Heterogeneous fuels for minor actinides transmutation: Fuel performance codes predictions in the EFIT case study

Plutonium recycling in new-generation fast reactors coupled with minor actinides (MA) transmutation in dedicated nuclear systems could achieve a decrease of nuclear waste long-term radiotoxicity by two orders of magnitude in comparison with current once-through strategy.In a double-strata scenario, purpose-built accelerator-driven systems (ADS) could transmute minor actinides. The innovative nuclear fuel conceived for such systems demands significant R&D efforts in order to meet the safety and technical performance of current fuel systems. The Integrated Project EUROTRANS (EUROpean research programme for the TRANSmutation of high level nuclear waste in ADS), part of the EURATOM Framework Programme 6 (FP6), undertook some of this research. EUROTRANS developed from the FP5 research programmes on ADS (PDS-XADS) and on fuels dedicated to MA transmutation (FUTURE, CONFIRM). One of its main objectives is the conceptual design of a small sub-critical nuclear system loaded with uranium-free fuel to provide high MA transmutation efficiency.
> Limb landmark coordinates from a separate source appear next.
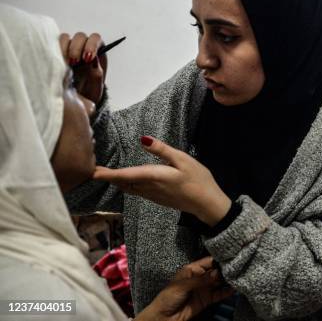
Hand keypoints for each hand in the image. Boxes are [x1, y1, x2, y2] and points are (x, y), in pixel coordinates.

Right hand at [59, 32, 107, 103]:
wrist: (77, 99)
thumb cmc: (89, 91)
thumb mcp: (96, 86)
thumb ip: (97, 73)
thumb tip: (94, 60)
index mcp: (97, 51)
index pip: (95, 39)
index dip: (91, 45)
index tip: (88, 58)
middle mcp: (83, 46)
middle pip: (80, 37)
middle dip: (76, 48)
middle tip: (74, 62)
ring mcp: (69, 48)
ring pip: (65, 38)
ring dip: (64, 48)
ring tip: (64, 63)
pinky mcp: (56, 52)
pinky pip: (53, 45)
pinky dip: (53, 51)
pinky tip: (54, 62)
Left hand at [93, 136, 231, 225]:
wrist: (207, 204)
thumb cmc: (198, 179)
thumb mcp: (183, 159)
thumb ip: (162, 150)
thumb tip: (142, 139)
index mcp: (154, 176)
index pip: (125, 175)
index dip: (107, 174)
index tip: (91, 172)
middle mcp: (149, 188)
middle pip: (123, 182)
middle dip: (108, 176)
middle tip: (92, 170)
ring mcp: (152, 195)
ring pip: (128, 188)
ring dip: (117, 181)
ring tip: (105, 174)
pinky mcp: (157, 198)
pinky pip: (136, 191)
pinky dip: (127, 185)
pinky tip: (126, 181)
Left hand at [136, 256, 233, 320]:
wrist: (163, 317)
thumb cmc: (168, 297)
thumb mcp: (184, 285)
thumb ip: (202, 279)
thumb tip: (218, 273)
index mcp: (192, 269)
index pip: (208, 261)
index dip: (218, 259)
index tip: (231, 257)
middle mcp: (200, 277)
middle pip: (216, 271)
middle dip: (225, 270)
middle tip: (238, 267)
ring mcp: (204, 288)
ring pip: (219, 282)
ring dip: (228, 280)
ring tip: (239, 277)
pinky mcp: (207, 299)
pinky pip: (218, 294)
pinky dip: (226, 292)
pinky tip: (234, 289)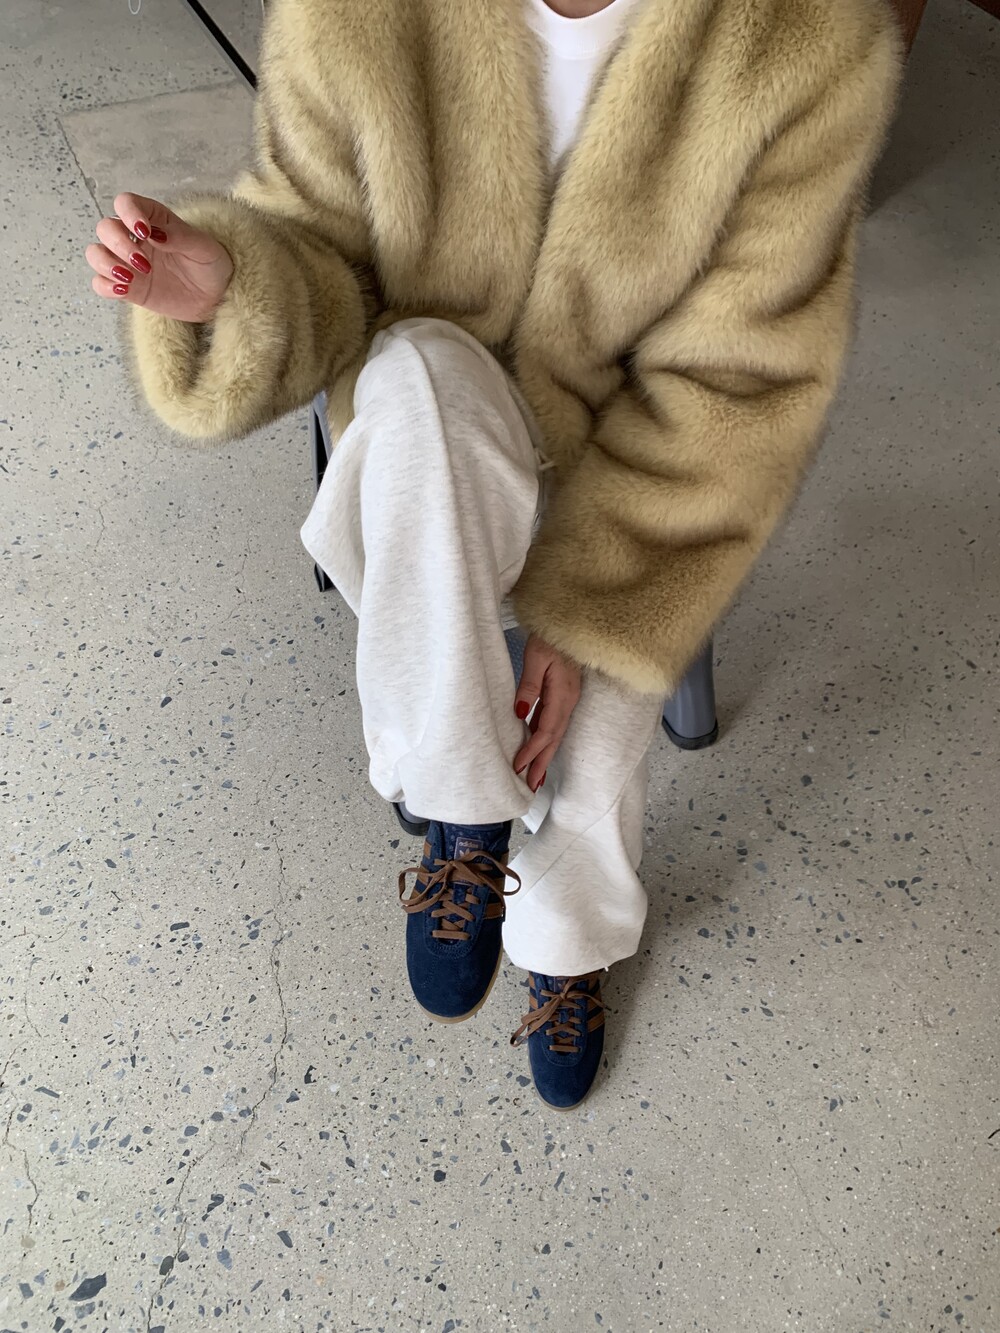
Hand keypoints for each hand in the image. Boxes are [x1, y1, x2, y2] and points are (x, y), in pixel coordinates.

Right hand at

These principles guided the design of EFIT (European Facility for Industrial Transmutation) in the domain DESIGN of IP EUROTRANS. The domain AFTRA (Advanced Fuels for TRAnsmutation system) identified two composite fuel systems: a ceramic–ceramic (CERCER) where fuel particles are dispersed in a magnesia matrix, and a ceramic–metallic (CERMET) with a molybdenum matrix in the place of MgO matrix to host a ceramic fissile phase. The EFIT fuel is composed of plutonium and MA oxides in solid solution with isotopic vectors typical of LWR spent fuel with 45 MWd/kgHM discharge burnup and 30 years interim storage before reprocessing. This paper is focused on the thermomechanical state of the hottest fuel pins of two EFIT cores of 400 MW(th) loaded with either CERCER or CERMET fuels. For calculations three fuel performance codes were used: FEMALE, TRAFIC and TRANSURANUS. The analysis was performed at the beginning of fuel life. Presented results were used for testing newly-developed models installed in the TRANSURANUS code to deal with such innovative fuels and T91 steel cladding. Agreement among codes predictions was satisfactory for fuel and cladding temperatures, pellet-cladding gap and mechanical stresses.